DESCRIPTION OF THE TASK:
The answer must be an exact copy of every record.

*** Begin section ***

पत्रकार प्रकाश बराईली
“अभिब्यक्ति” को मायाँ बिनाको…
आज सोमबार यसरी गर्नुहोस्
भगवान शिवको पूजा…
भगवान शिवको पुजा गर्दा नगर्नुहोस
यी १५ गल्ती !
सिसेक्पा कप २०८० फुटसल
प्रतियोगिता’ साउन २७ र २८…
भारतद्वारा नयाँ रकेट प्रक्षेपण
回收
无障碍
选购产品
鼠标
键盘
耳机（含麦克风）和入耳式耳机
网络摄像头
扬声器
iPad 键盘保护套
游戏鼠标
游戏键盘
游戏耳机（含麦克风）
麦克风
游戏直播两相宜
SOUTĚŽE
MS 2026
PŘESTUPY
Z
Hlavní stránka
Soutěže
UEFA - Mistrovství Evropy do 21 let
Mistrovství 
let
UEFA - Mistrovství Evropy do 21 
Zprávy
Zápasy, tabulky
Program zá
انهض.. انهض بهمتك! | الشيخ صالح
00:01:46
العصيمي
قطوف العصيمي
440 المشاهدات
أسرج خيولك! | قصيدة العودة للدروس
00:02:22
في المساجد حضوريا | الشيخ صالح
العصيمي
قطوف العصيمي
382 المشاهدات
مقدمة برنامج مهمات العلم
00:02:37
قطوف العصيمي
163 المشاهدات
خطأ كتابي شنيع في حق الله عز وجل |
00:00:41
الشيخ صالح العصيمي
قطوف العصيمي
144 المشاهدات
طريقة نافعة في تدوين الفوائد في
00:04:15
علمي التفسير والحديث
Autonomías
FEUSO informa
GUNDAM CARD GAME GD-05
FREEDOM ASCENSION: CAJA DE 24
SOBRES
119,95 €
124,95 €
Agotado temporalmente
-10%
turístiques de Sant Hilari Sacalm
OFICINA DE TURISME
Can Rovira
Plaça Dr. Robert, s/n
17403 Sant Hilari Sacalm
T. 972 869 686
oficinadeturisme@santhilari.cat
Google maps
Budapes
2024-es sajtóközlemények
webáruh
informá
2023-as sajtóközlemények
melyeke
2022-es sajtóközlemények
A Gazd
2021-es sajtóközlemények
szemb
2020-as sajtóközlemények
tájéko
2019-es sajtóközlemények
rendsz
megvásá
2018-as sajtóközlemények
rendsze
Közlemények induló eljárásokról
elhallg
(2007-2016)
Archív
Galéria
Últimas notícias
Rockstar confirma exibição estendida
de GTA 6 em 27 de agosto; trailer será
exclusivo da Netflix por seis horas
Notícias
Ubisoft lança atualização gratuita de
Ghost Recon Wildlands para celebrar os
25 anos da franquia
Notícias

*** End section ***

TASK ANSWER:
पत्रकार प्रकाश बराईली
“अभिब्यक्ति” को मायाँ बिनाको…
आज सोमबार यसरी गर्नुहोस्
भगवान शिवको पूजा…
भगवान शिवको पुजा गर्दा नगर्नुहोस
यी १५ गल्ती !
सिसेक्पा कप २०८० फुटसल
प्रतियोगिता’ साउन २७ र २८…
भारतद्वारा नयाँ रकेट प्रक्षेपण
回收
无障碍
选购产品
鼠标
键盘
耳机（含麦克风）和入耳式耳机
网络摄像头
扬声器
iPad 键盘保护套
游戏鼠标
游戏键盘
游戏耳机（含麦克风）
麦克风
游戏直播两相宜
SOUTĚŽE
MS 2026
PŘESTUPY
Z
Hlavní stránka
Soutěže
UEFA - Mistrovství Evropy do 21 let
Mistrovství 
let
UEFA - Mistrovství Evropy do 21 
Zprávy
Zápasy, tabulky
Program zá
انهض.. انهض بهمتك! | الشيخ صالح
00:01:46
العصيمي
قطوف العصيمي
440 المشاهدات
أسرج خيولك! | قصيدة العودة للدروس
00:02:22
في المساجد حضوريا | الشيخ صالح
العصيمي
قطوف العصيمي
382 المشاهدات
مقدمة برنامج مهمات العلم
00:02:37
قطوف العصيمي
163 المشاهدات
خطأ كتابي شنيع في حق الله عز وجل |
00:00:41
الشيخ صالح العصيمي
قطوف العصيمي
144 المشاهدات
طريقة نافعة في تدوين الفوائد في
00:04:15
علمي التفسير والحديث
Autonomías
FEUSO informa
GUNDAM CARD GAME GD-05
FREEDOM ASCENSION: CAJA DE 24
SOBRES
119,95 €
124,95 €
Agotado temporalmente
-10%
turístiques de Sant Hilari Sacalm
OFICINA DE TURISME
Can Rovira
Plaça Dr. Robert, s/n
17403 Sant Hilari Sacalm
T. 972 869 686
oficinadeturisme@santhilari.cat
Google maps
Budapes
2024-es sajtóközlemények
webáruh
informá
2023-as sajtóközlemények
melyeke
2022-es sajtóközlemények
A Gazd
2021-es sajtóközlemények
szemb
2020-as sajtóközlemények
tájéko
2019-es sajtóközlemények
rendsz
megvásá
2018-as sajtóközlemények
rendsze
Közlemények induló eljárásokról
elhallg
(2007-2016)
Archív
Galéria
Últimas notícias
Rockstar confirma exibição estendida
de GTA 6 em 27 de agosto; trailer será
exclusivo da Netflix por seis horas
Notícias
Ubisoft lança atualização gratuita de
Ghost Recon Wildlands para celebrar os
25 anos da franquia
Notícias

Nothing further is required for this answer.